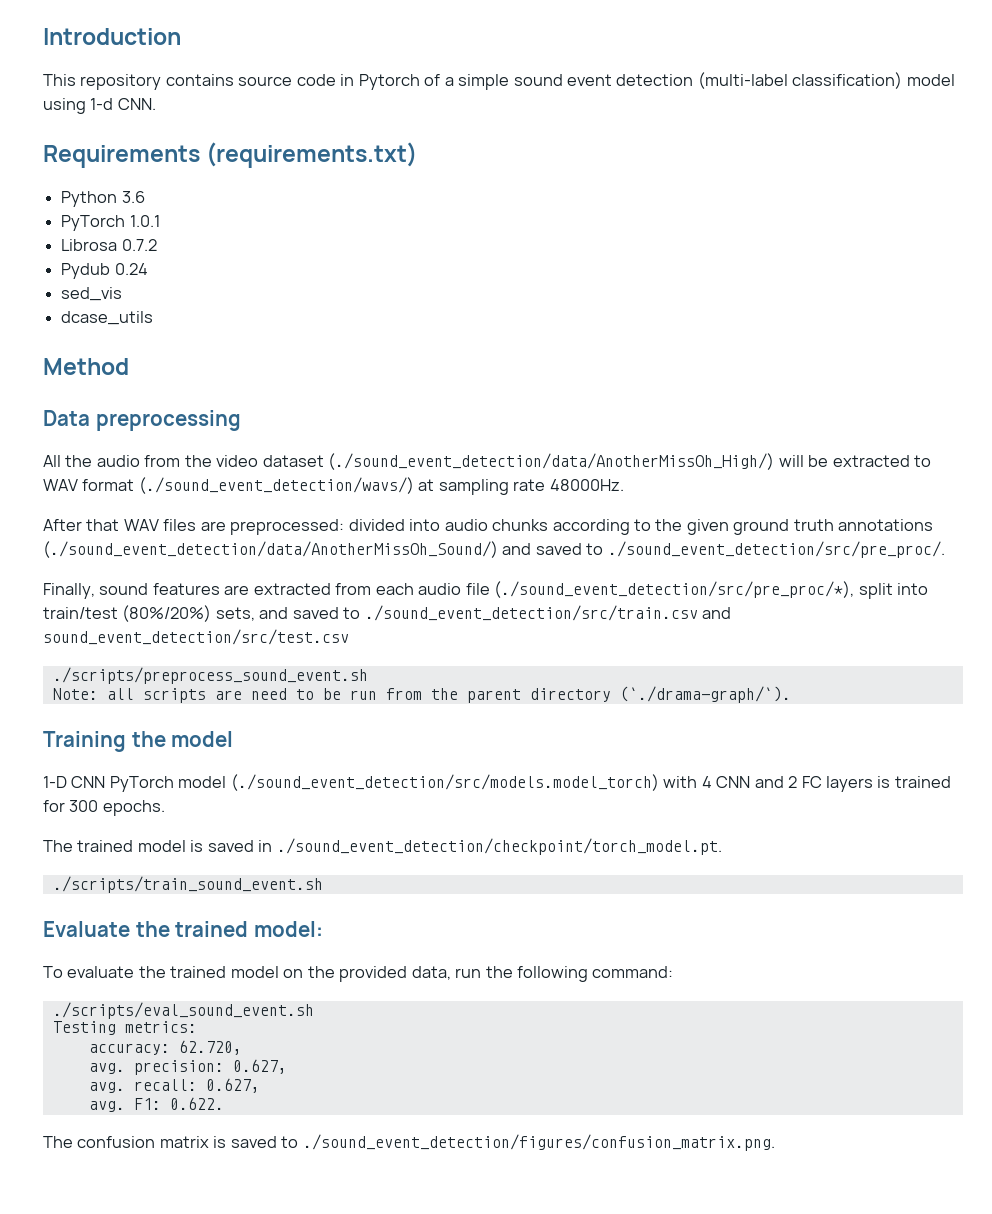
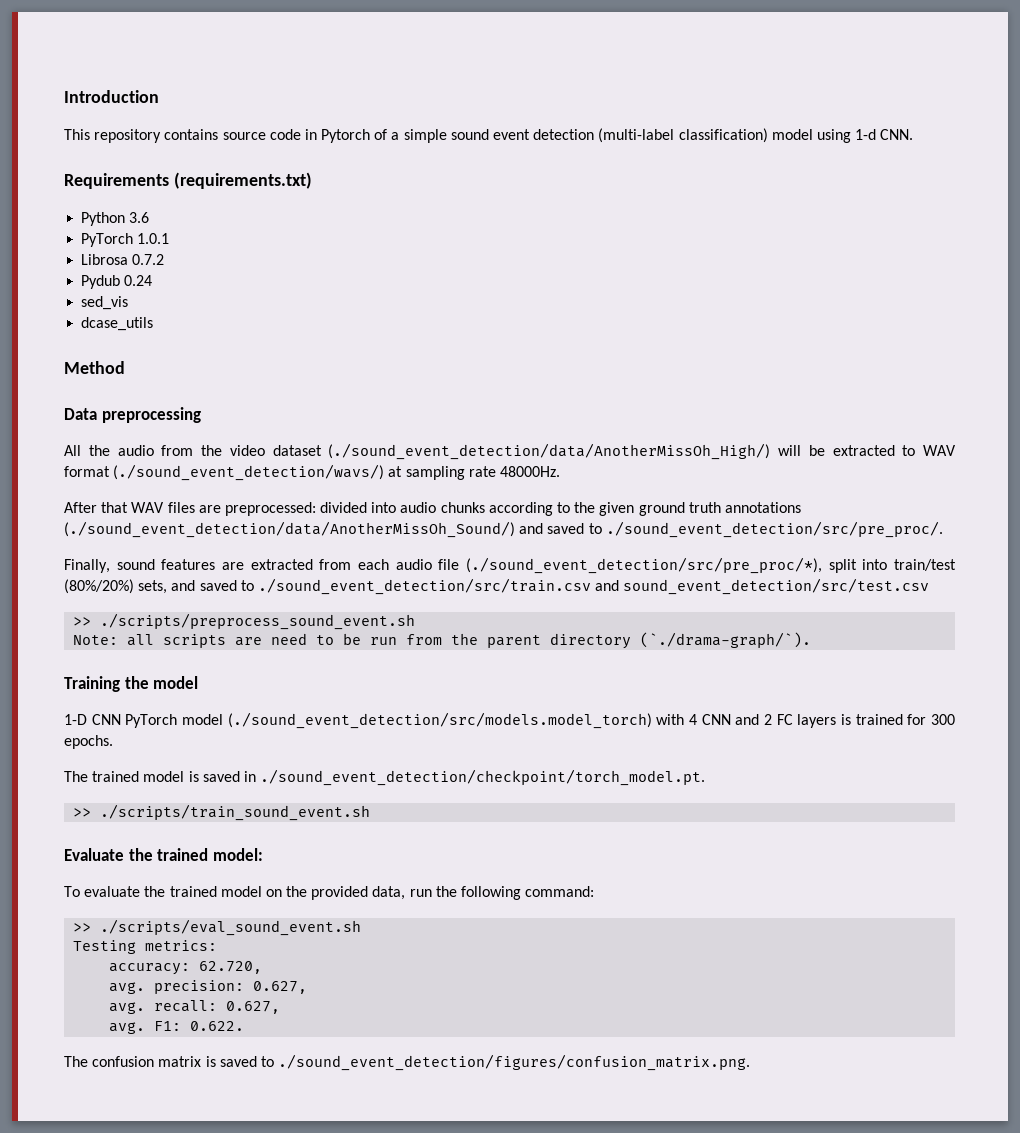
(349, 637) none -> [73,617,92,626] >>
(722, 846) none -> [73,808,92,817] >>
(674, 972) none -> [73,923,92,932] >>

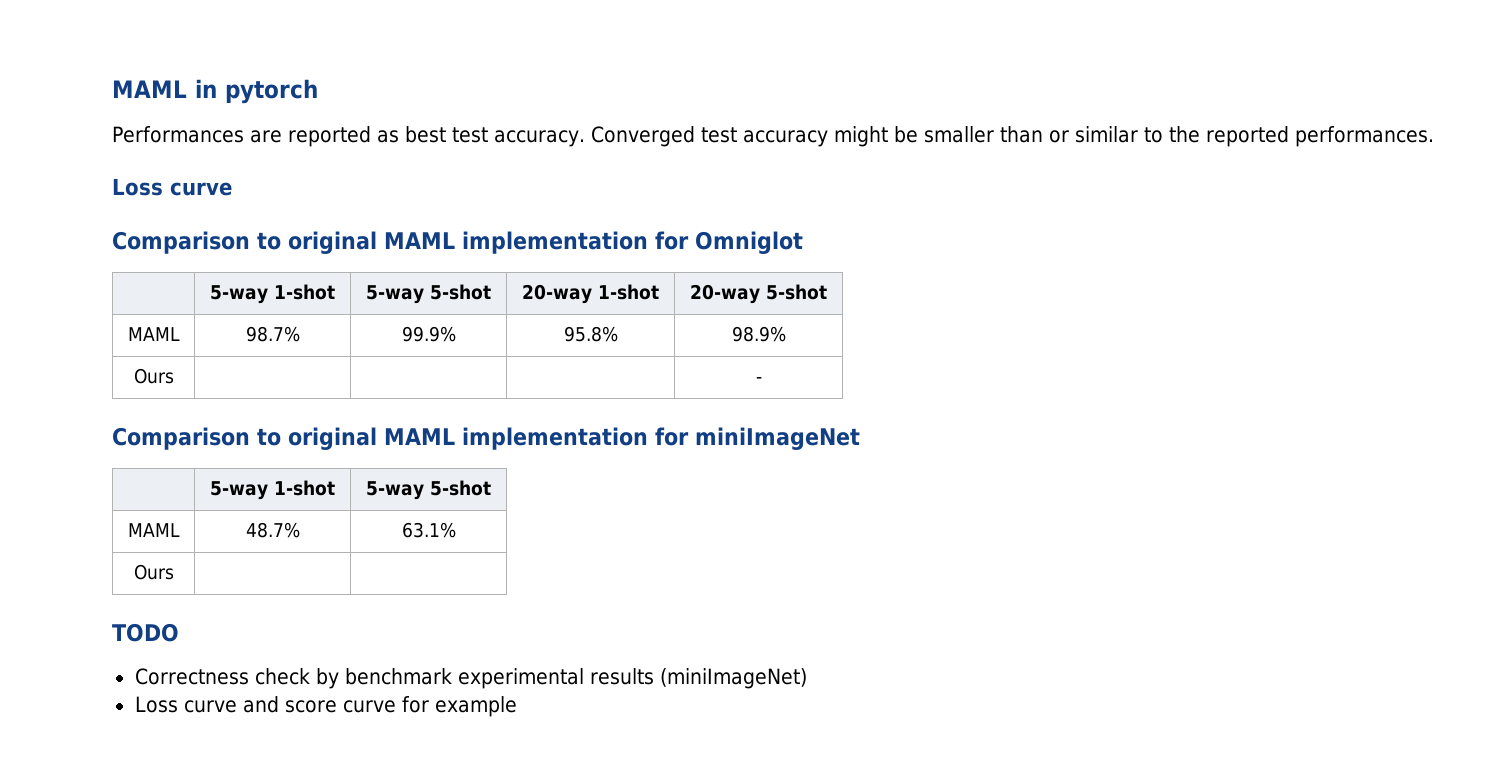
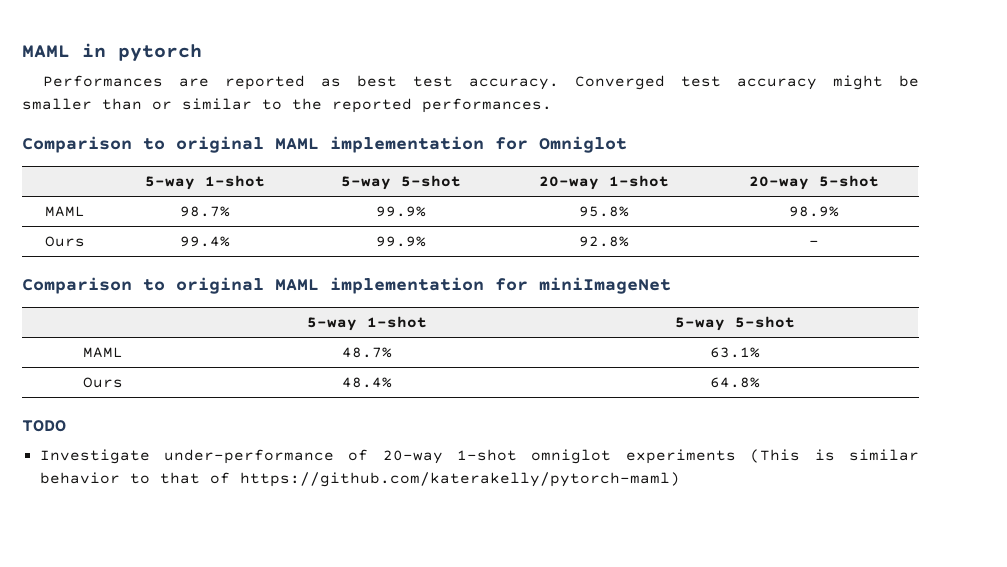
[112,178,232,196] // Loss curve -> (552, 105) none
(174, 376) | | -> [180,236,230,247] [375,236,426,247] [578,236,629,247] 99.4% | 99.9% | 92.8%
(174, 572) | -> [341,377,392,388] [709,377,760,388] 48.4% | 64.8%
[134,668,807,689] [134,696,517,717] Correctness check by benchmark experimental results (miniImageNet) // Loss curve and score curve for example -> [39,449,919,464] [39,472,680,487] Investigate under-performance of 20-way 1-shot omniglot experiments (This is similar behavior to that of https://github.com/katerakelly/pytorch-maml)

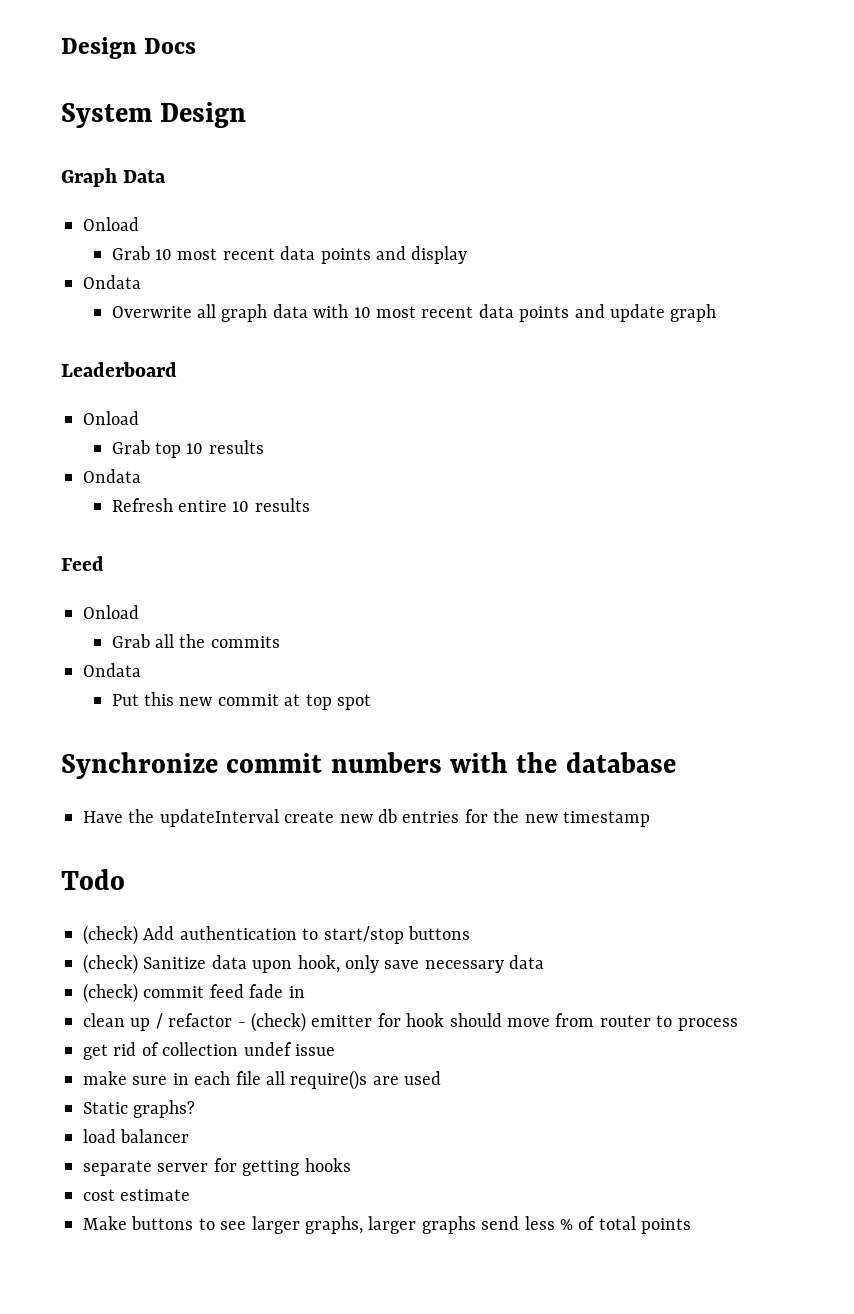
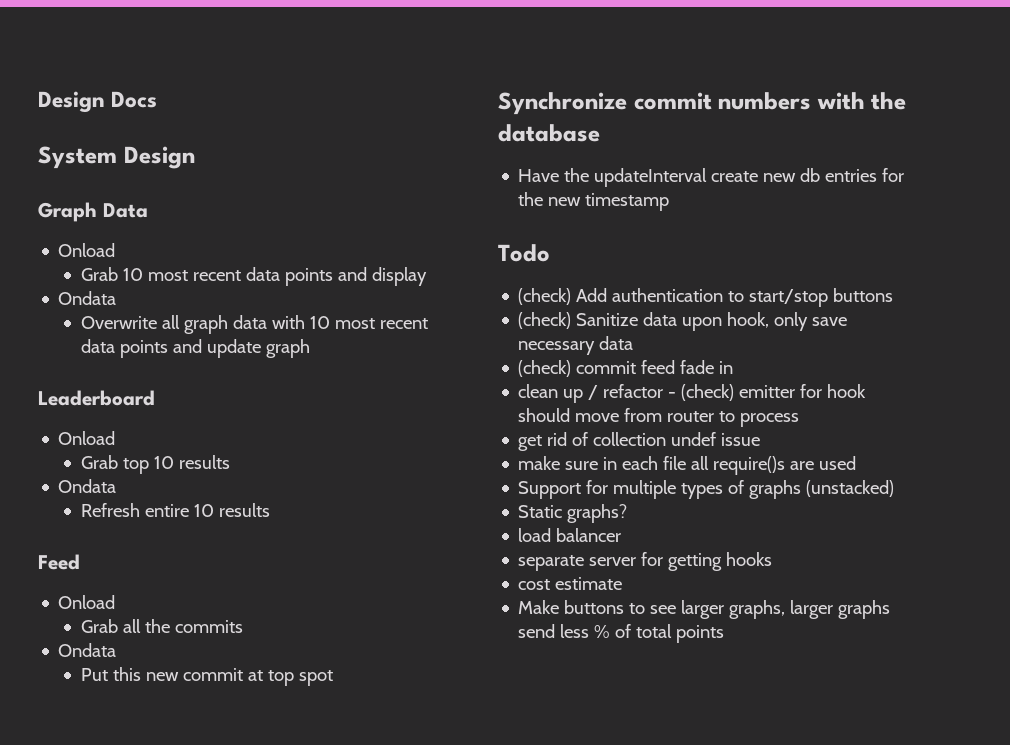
(442, 1078) none -> [518,480,895,499] // Support for multiple types of graphs (unstacked)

● ● ●

* [Task to carry out] Report only the number of lines above that contain "Loss".

* [Answer space] 2